Gli interventi a sostegno della famiglia

 Le condizioni di indigenza della madre non sono ritenute sufficienti a privare i figli minorenni del diritto alla loro famiglia. Proprio per dare supporto, anche preventivo, ai genitori esisto enti in grado di fornire aiuti sia economici sia psicologici alle famiglie in stato di difficoltà. Lo Stato e le Regioni, ad esempio, corrispondono assegni periodici alle famiglie bisognose, mentre i comuni gestiscono l’assegnazione di case popolari a coloro che ne fanno richiesta, in base alla graduatoria delle domande che è agevolata in caso di presenza di uno o più figli piccoli.

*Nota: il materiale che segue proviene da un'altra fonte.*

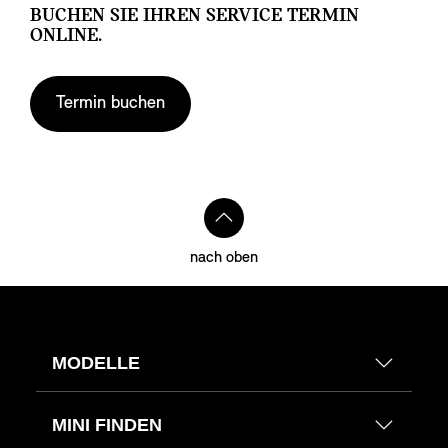
BUCHEN SIE IHREN SERVICE TERMIN
ONLINE.
Termin buchen
nach oben
MODELLE
MINI FINDEN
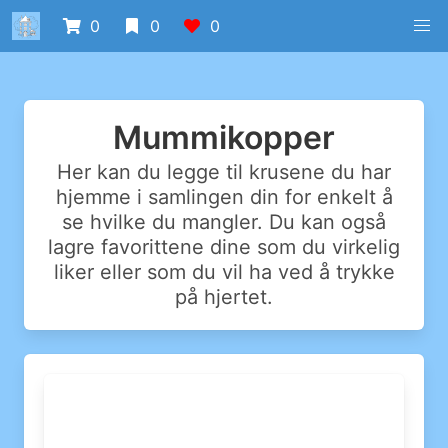
0
0
0
Mummikopper
Her kan du legge til krusene du har
hjemme i samlingen din for enkelt å
se hvilke du mangler. Du kan også
lagre favorittene dine som du virkelig
liker eller som du vil ha ved å trykke
på hjertet.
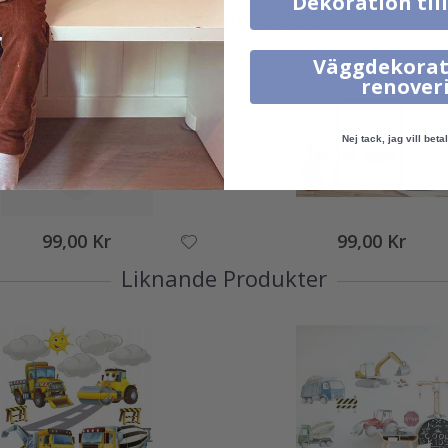
Dekoration til
Andra köpte också
Väggdekorat
renover
Nej tack, jag vill betal
99,00 Kr
99,00 Kr
Liknande Produkter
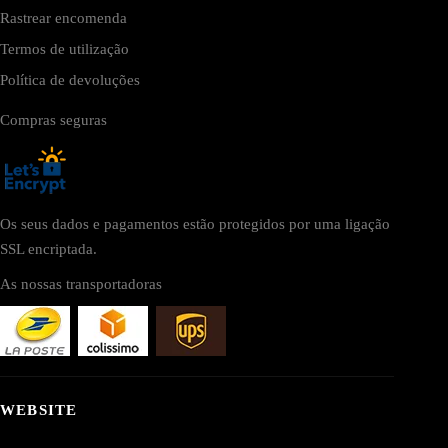
Rastrear encomenda
Termos de utilização
Política de devoluções
Compras seguras
Os seus dados e pagamentos estão protegidos por uma ligação
SSL encriptada.
As nossas transportadoras
WEBSITE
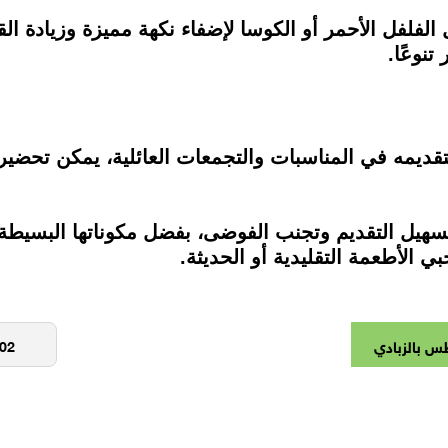
لفل الأحمر أو الكوسا لإضفاء نكهة مميزة وزيادة القيم
تنوعًا.
ا لتقديمه في المناسبات والتجمعات العائلية، يمكن تحضير
تسهيل التقديم وتجنب الفوضى، بفضل مكوناتها البسيطة
 الأطعمة التقليدية أو الحديثة.
طس بالزبادي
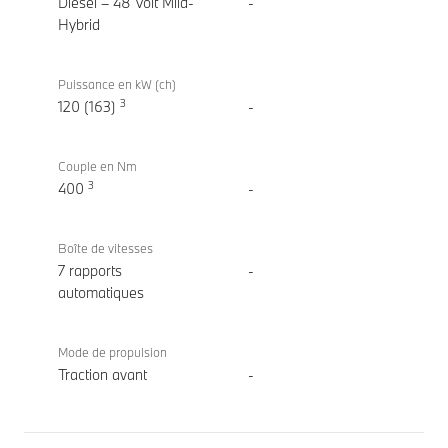
Diesel – 48 Volt Mild-
-
Hybrid
Puissance en kW (ch)
3
120 (163)
-
Couple en Nm
3
400
-
Boîte de vitesses
7 rapports
-
automatiques
Mode de propulsion
Traction avant
-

Infine, molto spesso lo Stato garantisce anche incentivi alle imprese che decidono di assumere genitori con figli minori a carico.

L’impegno della famiglia è fondamentale per dimostrare la capacità genitoriale

 I genitori che si trovano in difficoltà devono dimostrare di aver fatto tutto il possibile per porre rimedio alle difficol che stanno affrontando: la madre potrebbe iscriversi ai centri per l’impiego, presentare domanda per un alloggio popolare o rivolgersi ai professionisti messi a disposizione dalle istituzioni per ricevere supporto economico o psicologico. In questo modo gli assistenti sociali potrebbero capire che la madre ha il controllo di sé e dei figli e sta cercando di fare il possibile per superare la situazione di difficoltà e procederanno con un intervento di supporto ed assistenza, che sia conservativo del rapporto madre-figlio, senza drastici allontanamenti.